### ACTION ITEM
From the records below, output exactly the lines running from the line containing "Bändisoitto antoi nuorelle" through the line containing "kavereiden kanssa tehtävä keikka – sekä tehdä", and no others.

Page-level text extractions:

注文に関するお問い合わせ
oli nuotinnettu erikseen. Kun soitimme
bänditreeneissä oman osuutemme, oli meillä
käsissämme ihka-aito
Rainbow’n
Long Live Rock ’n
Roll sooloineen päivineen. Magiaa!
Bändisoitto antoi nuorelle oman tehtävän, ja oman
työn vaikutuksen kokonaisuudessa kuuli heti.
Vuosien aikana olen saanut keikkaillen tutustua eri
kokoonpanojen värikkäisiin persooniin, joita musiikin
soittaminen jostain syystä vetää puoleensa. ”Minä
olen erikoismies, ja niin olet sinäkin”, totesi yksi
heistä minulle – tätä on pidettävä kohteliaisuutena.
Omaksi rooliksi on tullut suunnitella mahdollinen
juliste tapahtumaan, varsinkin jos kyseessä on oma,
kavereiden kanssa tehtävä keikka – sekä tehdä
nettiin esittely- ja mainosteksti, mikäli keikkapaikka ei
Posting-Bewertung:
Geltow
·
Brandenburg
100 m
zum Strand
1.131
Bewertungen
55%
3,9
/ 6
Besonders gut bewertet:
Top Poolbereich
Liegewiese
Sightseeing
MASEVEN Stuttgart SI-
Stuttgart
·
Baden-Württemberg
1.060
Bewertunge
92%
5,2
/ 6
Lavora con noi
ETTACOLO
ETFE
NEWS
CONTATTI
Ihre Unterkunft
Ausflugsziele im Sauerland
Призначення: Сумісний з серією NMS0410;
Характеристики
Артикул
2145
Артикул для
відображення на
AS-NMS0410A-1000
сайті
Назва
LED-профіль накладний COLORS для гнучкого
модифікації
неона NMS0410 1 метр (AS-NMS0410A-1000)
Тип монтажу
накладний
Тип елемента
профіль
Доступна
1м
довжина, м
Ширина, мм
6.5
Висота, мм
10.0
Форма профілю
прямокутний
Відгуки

### TASK RESULT
Bändisoitto antoi nuorelle oman tehtävän, ja oman
työn vaikutuksen kokonaisuudessa kuuli heti.
Vuosien aikana olen saanut keikkaillen tutustua eri
kokoonpanojen värikkäisiin persooniin, joita musiikin
soittaminen jostain syystä vetää puoleensa. ”Minä
olen erikoismies, ja niin olet sinäkin”, totesi yksi
heistä minulle – tätä on pidettävä kohteliaisuutena.
Omaksi rooliksi on tullut suunnitella mahdollinen
juliste tapahtumaan, varsinkin jos kyseessä on oma,
kavereiden kanssa tehtävä keikka – sekä tehdä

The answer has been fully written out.